New titles range from monographs on hacktivism to language policy and literary studies
The University of Ottawa Press officially announced their fall 2019 and spring 2020 books this week with an event that featured president Jacques Frémont and members of the press’s board and editorial team.
The U of O Press is the university’s academic publishing arm, printing titles on a wide range of academic topics, by professors at the U of O and elsewhere.
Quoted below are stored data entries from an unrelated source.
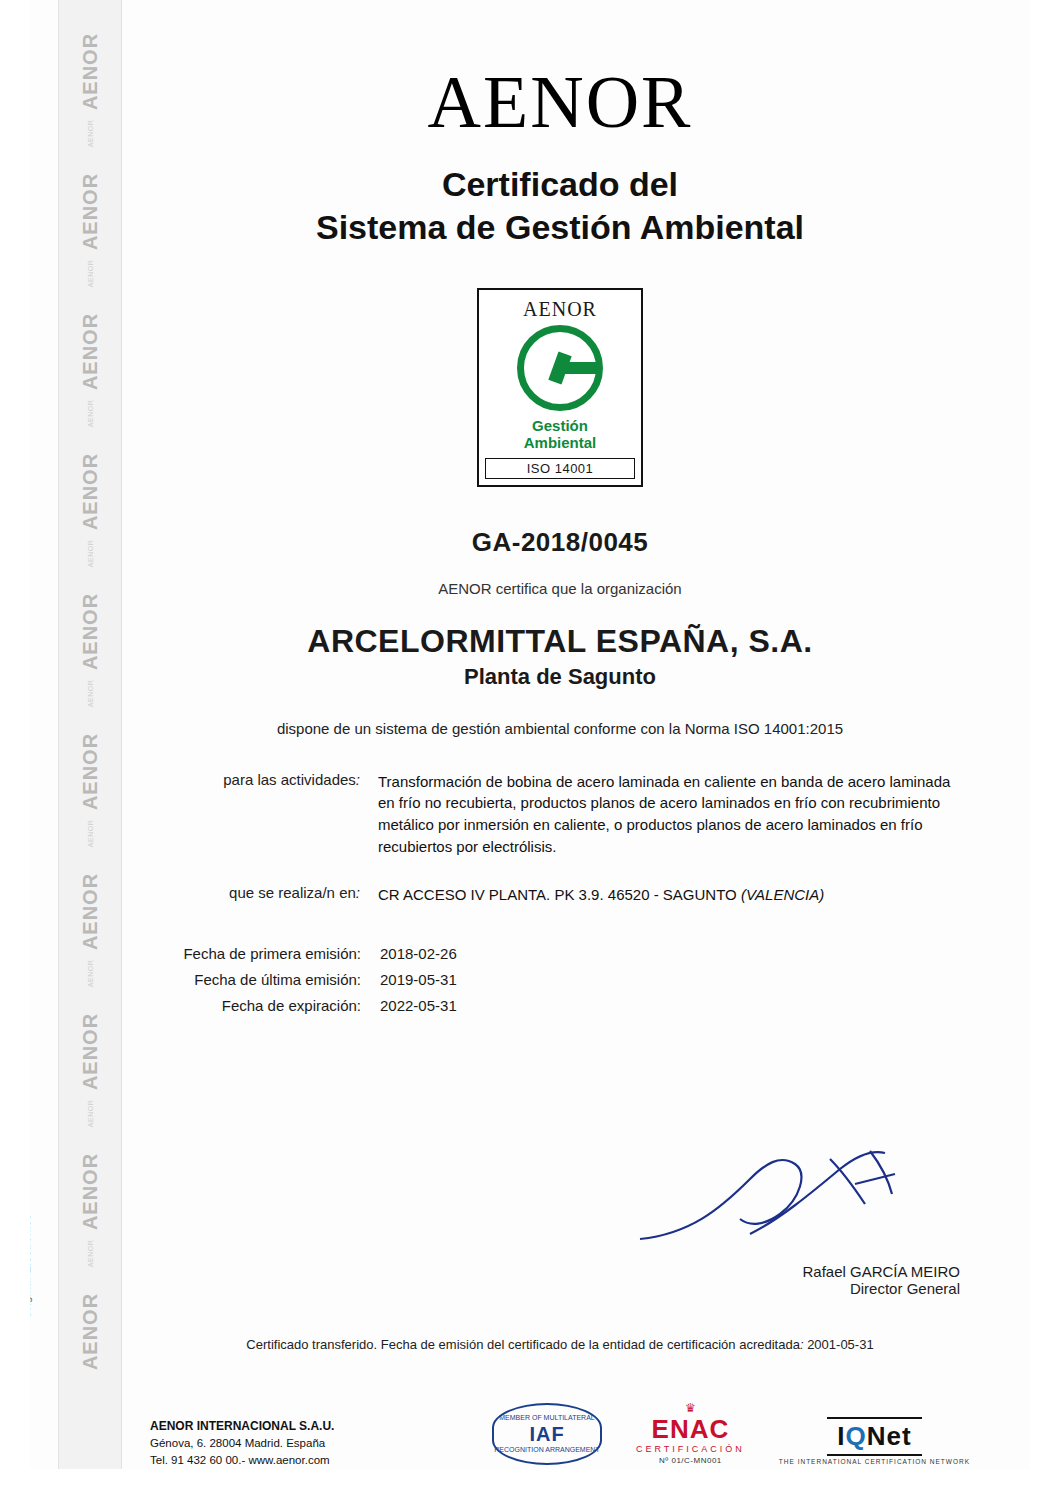AENOR
AENOR
AENOR
AENOR
AENOR
AENOR
AENOR
AENOR
AENOR
AENOR
AENOR
AENOR
AENOR
AENOR
AENOR
AENOR
AENOR
AENOR
AENOR
Original Electrónico
AENOR
Certificado del
Sistema de Gestión Ambiental
AENOR
Gestión
Ambiental
ISO 14001
GA-2018/0045
AENOR certifica que la organización
ARCELORMITTAL ESPAÑA, S.A.
Planta de Sagunto
dispone de un sistema de gestión ambiental conforme con la Norma ISO 14001:2015
| para las actividades : | Transformación de bobina de acero laminada en caliente en banda de acero laminada en frío no recubierta, productos planos de acero laminados en frío con recubrimiento metálico por inmersión en caliente, o productos planos de acero laminados en frío recubiertos por electrólisis. |
| que se realiza/n en : | CR ACCESO IV PLANTA. PK 3.9. 46520 - SAGUNTO (VALENCIA) |
| Fecha de primera emisión: | 2018-02-26 |
| Fecha de última emisión: | 2019-05-31 |
| Fecha de expiración: | 2022-05-31 |
Rafael GARCÍA MEIRO
Director General
Certificado transferido. Fecha de emisión del certificado de la entidad de certificación acreditada: 2001-05-31
AENOR INTERNACIONAL S.A.U.
Génova, 6. 28004 Madrid. España
Tel. 91 432 60 00.- www.aenor.com
MEMBER OF MULTILATERAL
IAF
RECOGNITION ARRANGEMENT
♛
ENAC
CERTIFICACIÓN
Nº 01/C-MN001
IQNet
THE INTERNATIONAL CERTIFICATION NETWORK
The Press is the only fully bilingual university press in Canada.
Press director Lara Mainville said that there are many titles this publishing season that are highly relevant to current society, such as Ethical Hacking on the timely topic of hacktivism, texts on shifting geopolitics in the Anthropocene (the current geological age of human influence on the environment), and studies of separatism and language policy.
The Press also publishes a large number of studies in general academic topics, including studies in Canadian literature, several monographs on Tolstoy, critical texts on education, and even a book about Leonard Cohen’s music, among countless other topics.
An academic press, said Frémont, is core to a university’s reputation and helps distribute valuable and cutting edge research.
“University presses for us have a great value for outreaching the academic work being done at the U of O,” said Frémont. “Books matter, research matters.”
Frémont highlighted the importance of the U of O Press as a bilingual press, providing an essential outlet for research on French-Canadian society and policy. Getting research out in French is vital to the U of O’s mandate, said Frémont.
Frémont’s decisive statement that “books are still important” elicited a round of applause from the audience. The Press, however, is expanding beyond physical books into open-access ebooks and audiobooks as well.
Mainville said that the Press has published more books this season than ever before.